The third series of My Kitchen Rules was an Australian reality television cooking programme which aired on the Seven Network.

Following the ratings success of the second series, the Seven Network announced the show was renewed for a third season. The third season of My Kitchen Rules started on 30 January 2012. For the first time, a team from New Zealand took part in the show.

Game variations
 This season, there would be twelve teams, two teams from Queensland, New South Wales, Victoria, South Australia, and Western Australia. Only one team from Tasmania (last season had two), and one from New Zealand (show's first).
 Instant Restaurant Elimination Round - the three lowest scoring teams from each group would take part in this round and the lowest scoring team would be eliminated (similar to the first season).
 The prize money for this season and all future seasons increased to AU$250,000.

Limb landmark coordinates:
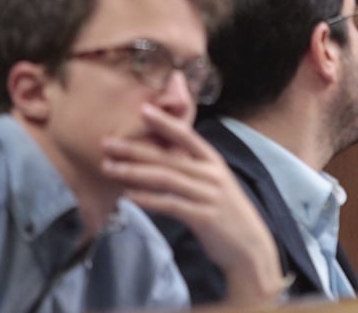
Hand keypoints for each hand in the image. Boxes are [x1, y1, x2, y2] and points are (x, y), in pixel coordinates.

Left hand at [102, 104, 281, 304]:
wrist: (250, 247)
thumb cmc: (227, 213)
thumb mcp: (213, 183)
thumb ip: (191, 167)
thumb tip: (161, 154)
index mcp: (214, 161)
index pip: (187, 136)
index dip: (165, 122)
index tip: (142, 109)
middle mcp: (212, 174)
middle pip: (168, 158)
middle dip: (135, 149)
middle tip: (107, 143)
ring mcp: (209, 196)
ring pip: (166, 179)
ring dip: (134, 173)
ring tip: (109, 168)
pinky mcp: (205, 218)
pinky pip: (171, 205)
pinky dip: (149, 200)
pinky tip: (129, 196)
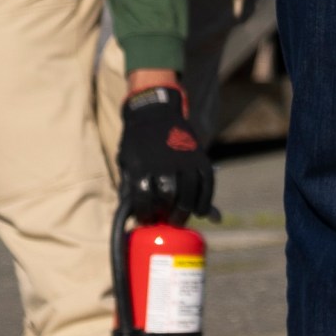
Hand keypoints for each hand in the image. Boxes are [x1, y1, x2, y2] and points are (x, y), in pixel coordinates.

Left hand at [118, 85, 216, 225]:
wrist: (155, 113)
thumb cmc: (137, 144)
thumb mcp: (127, 164)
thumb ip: (131, 189)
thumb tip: (133, 217)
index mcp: (141, 166)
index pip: (144, 198)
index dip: (145, 214)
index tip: (146, 221)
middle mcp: (164, 163)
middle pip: (169, 197)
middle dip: (168, 215)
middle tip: (166, 222)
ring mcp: (184, 159)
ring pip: (190, 192)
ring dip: (186, 210)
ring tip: (180, 219)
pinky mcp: (200, 157)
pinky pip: (207, 182)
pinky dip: (206, 199)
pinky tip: (200, 210)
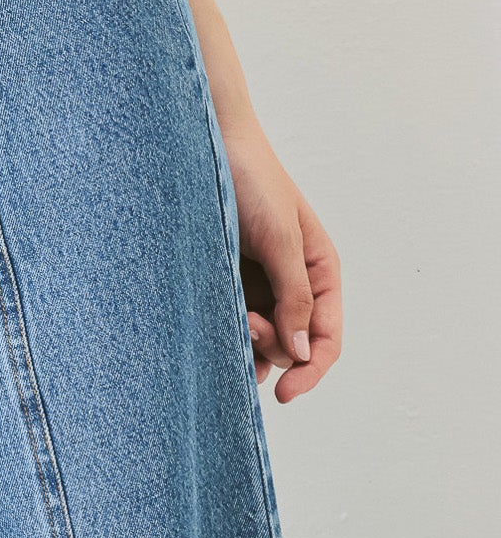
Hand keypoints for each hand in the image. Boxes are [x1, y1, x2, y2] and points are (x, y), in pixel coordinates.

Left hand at [221, 122, 341, 402]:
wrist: (210, 143)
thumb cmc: (254, 181)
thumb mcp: (281, 239)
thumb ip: (295, 295)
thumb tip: (303, 352)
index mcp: (320, 269)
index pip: (327, 336)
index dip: (312, 370)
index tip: (285, 394)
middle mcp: (294, 280)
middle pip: (294, 342)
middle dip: (273, 345)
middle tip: (247, 325)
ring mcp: (261, 280)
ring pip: (263, 335)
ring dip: (250, 341)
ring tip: (233, 325)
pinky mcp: (231, 276)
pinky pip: (235, 316)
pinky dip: (230, 328)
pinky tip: (218, 331)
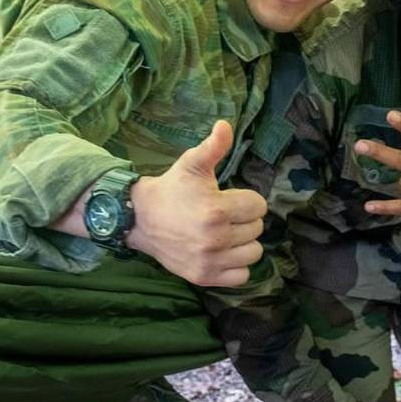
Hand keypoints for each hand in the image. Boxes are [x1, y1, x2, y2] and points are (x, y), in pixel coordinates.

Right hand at [126, 120, 265, 285]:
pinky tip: (223, 252)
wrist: (141, 218)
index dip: (247, 200)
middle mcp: (215, 239)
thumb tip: (225, 124)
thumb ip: (214, 146)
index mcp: (216, 210)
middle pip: (257, 229)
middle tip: (225, 215)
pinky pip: (242, 276)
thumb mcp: (192, 163)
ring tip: (226, 233)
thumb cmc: (172, 188)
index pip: (259, 206)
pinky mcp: (204, 277)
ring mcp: (210, 261)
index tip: (230, 198)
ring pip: (254, 253)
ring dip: (244, 243)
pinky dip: (236, 266)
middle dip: (244, 219)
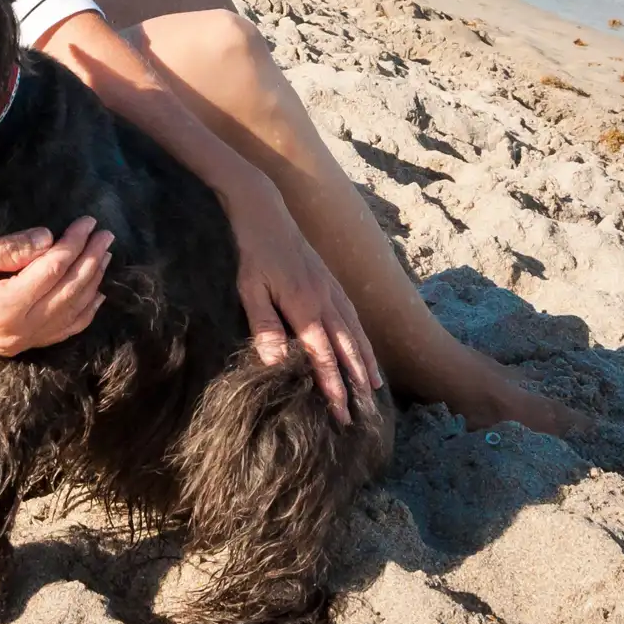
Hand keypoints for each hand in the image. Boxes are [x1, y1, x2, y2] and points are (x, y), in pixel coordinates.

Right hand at [0, 216, 110, 355]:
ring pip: (69, 314)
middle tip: (106, 235)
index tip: (88, 222)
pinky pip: (59, 332)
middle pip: (68, 292)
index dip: (74, 244)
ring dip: (91, 284)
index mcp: (4, 306)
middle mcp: (17, 330)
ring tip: (105, 256)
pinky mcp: (16, 346)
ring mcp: (18, 342)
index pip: (52, 270)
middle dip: (90, 261)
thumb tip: (47, 238)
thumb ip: (8, 249)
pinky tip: (95, 297)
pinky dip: (81, 314)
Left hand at [225, 187, 379, 423]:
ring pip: (355, 331)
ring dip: (366, 360)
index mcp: (304, 307)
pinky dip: (362, 335)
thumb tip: (276, 362)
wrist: (264, 210)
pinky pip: (352, 314)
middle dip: (357, 381)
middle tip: (365, 410)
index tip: (341, 413)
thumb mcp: (249, 288)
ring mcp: (331, 289)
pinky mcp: (330, 280)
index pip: (323, 356)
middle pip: (347, 348)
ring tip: (375, 385)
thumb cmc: (252, 251)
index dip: (333, 387)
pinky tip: (364, 346)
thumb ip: (263, 325)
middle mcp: (325, 300)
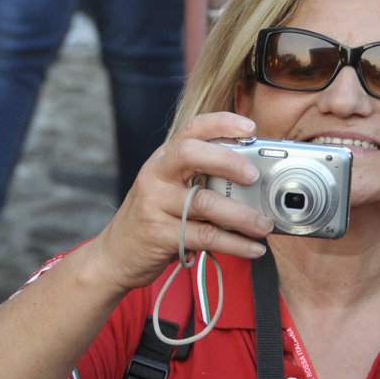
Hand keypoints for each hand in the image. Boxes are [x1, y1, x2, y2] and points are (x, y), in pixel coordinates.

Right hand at [85, 113, 274, 294]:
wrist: (115, 256)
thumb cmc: (153, 220)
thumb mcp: (170, 189)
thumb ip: (200, 179)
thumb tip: (255, 181)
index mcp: (163, 160)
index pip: (191, 129)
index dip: (221, 123)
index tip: (250, 127)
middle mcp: (156, 176)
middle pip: (190, 154)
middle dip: (228, 160)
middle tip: (255, 175)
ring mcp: (154, 204)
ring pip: (203, 203)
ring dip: (242, 215)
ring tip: (264, 224)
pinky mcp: (159, 235)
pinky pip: (205, 237)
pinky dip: (235, 244)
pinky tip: (254, 248)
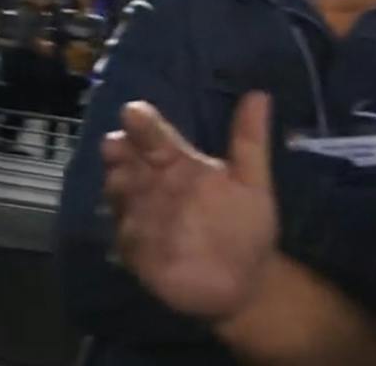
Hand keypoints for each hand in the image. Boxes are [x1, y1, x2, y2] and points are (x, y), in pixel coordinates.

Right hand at [101, 92, 278, 321]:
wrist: (246, 281)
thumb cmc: (246, 226)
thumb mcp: (253, 182)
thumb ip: (249, 141)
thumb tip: (259, 94)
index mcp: (180, 165)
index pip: (156, 139)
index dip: (144, 125)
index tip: (133, 111)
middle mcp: (155, 188)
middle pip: (128, 165)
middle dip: (119, 154)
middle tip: (116, 144)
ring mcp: (144, 220)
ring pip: (122, 199)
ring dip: (119, 189)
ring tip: (121, 180)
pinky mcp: (140, 253)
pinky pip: (129, 239)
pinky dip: (130, 231)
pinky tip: (132, 226)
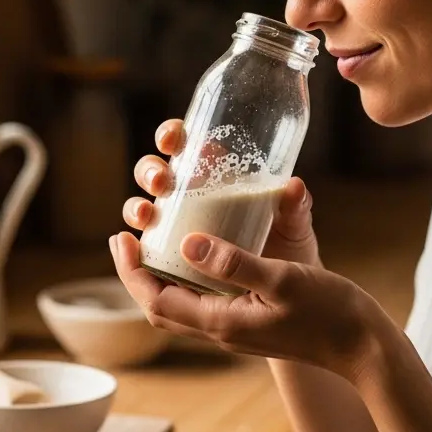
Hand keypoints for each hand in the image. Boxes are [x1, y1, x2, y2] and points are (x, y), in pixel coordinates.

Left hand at [110, 229, 386, 379]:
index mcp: (222, 322)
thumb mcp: (282, 279)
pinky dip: (187, 281)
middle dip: (137, 275)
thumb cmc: (329, 312)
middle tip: (128, 238)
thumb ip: (235, 262)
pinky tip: (197, 256)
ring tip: (154, 244)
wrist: (361, 346)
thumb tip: (189, 242)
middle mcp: (222, 331)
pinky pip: (203, 304)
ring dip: (159, 278)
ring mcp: (235, 329)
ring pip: (180, 308)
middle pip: (160, 308)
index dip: (131, 272)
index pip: (157, 302)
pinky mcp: (250, 322)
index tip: (121, 238)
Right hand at [122, 119, 321, 266]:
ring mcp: (180, 230)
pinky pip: (148, 251)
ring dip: (137, 207)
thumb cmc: (291, 250)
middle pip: (156, 174)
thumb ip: (295, 208)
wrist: (291, 296)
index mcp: (218, 177)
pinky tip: (136, 247)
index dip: (171, 136)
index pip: (186, 146)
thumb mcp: (295, 226)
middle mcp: (192, 199)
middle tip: (162, 181)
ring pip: (146, 209)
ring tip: (148, 214)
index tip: (172, 138)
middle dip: (149, 171)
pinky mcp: (174, 261)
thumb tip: (293, 186)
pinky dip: (136, 248)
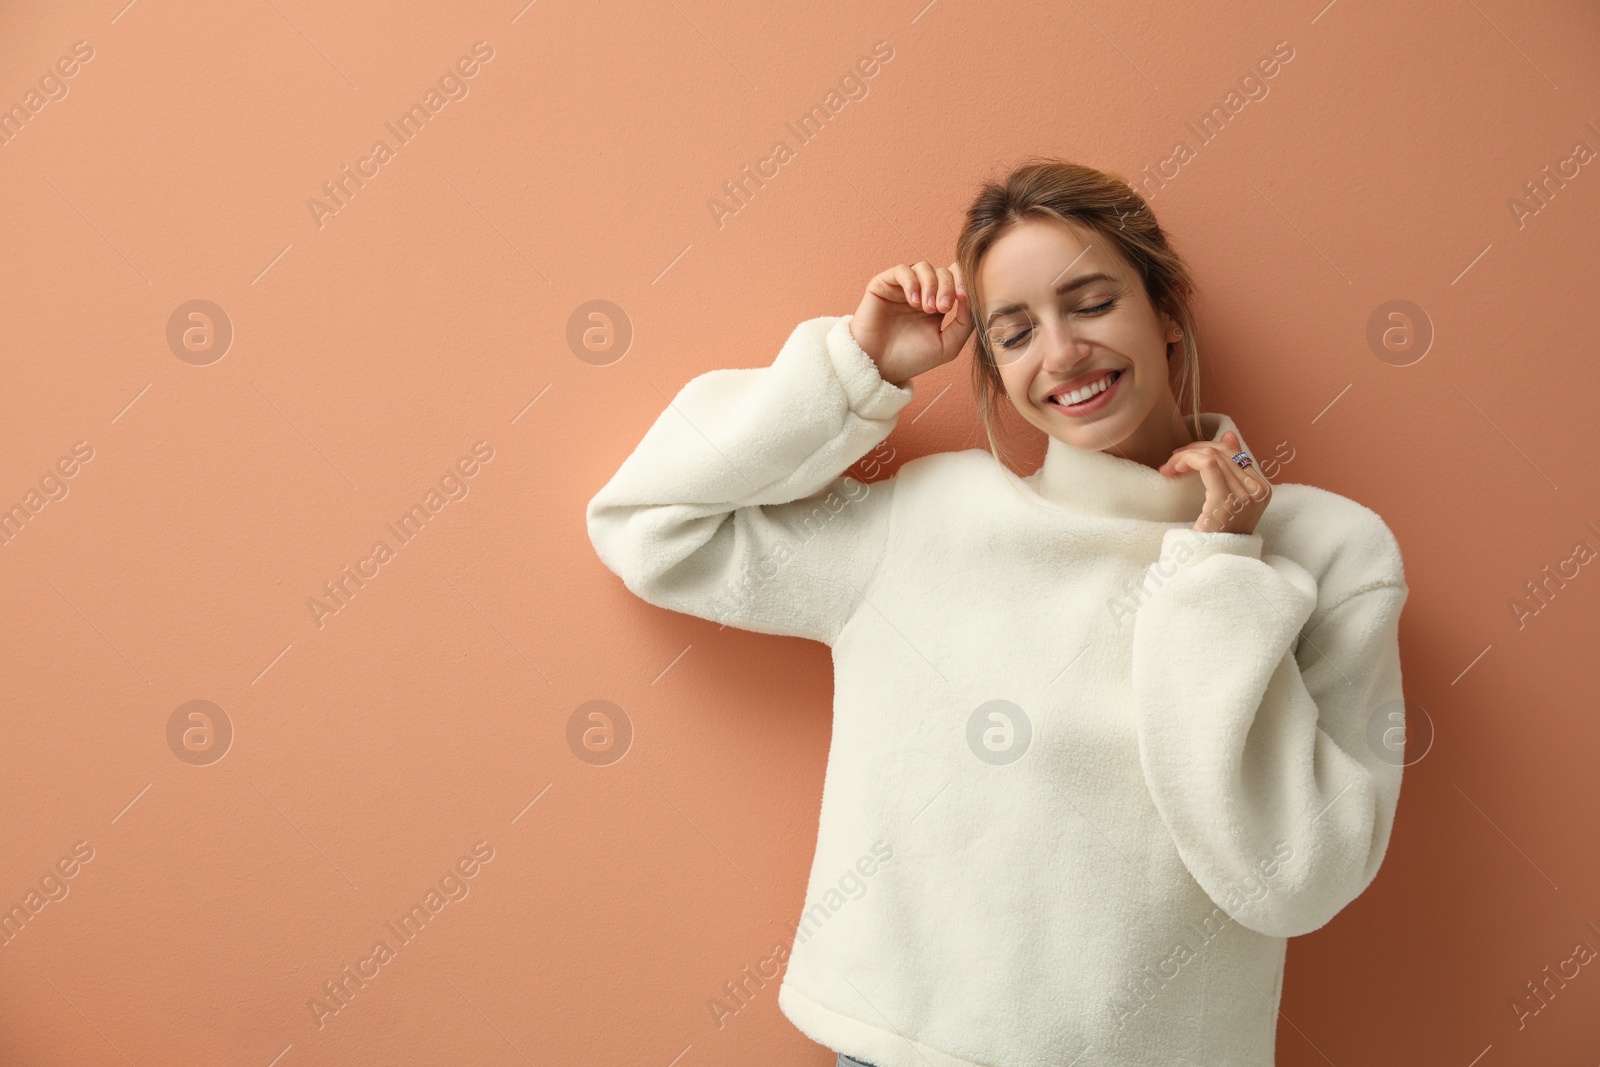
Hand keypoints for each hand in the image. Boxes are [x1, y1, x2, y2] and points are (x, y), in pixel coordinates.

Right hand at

• _Tasks for this exercise_
(A) Rewrite the My Kitchen Rules passage starting with "The third series" and going on through "increased to AU$250,000.", changing "twelve" to "fourteen".
(B) Translate this sentence from the My Kitchen Rules passage into Spanish: "For the first time, a team from New Zealand took part in the show."
(C) According to the My Kitchen Rules passage, what amount did the prize money increase to?
The material is separate from the My Kitchen Rules passage.

• _Responses by item number_
(A)
The third series of My Kitchen Rules was an Australian reality television cooking programme which aired on the Seven Network.

Following the ratings success of the second series, the Seven Network announced the show was renewed for a third season. The third season of My Kitchen Rules started on 30 January 2012. For the first time, a team from New Zealand took part in the show.

Game variations
 This season, there would be fourteen teams, two teams from Queensland, New South Wales, Victoria, South Australia, and Western Australia. Only one team from Tasmania (last season had two), and one from New Zealand (show's first).
 Instant Restaurant Elimination Round - the three lowest scoring teams from each group would take part in this round and the lowest scoring team would be eliminated (similar to the first season).
 The prize money for this season and all future seasons increased to AU$250,000.

(B) Por primera vez, un equipo de Nueva Zelanda participó en el programa.

(C) AU$250,000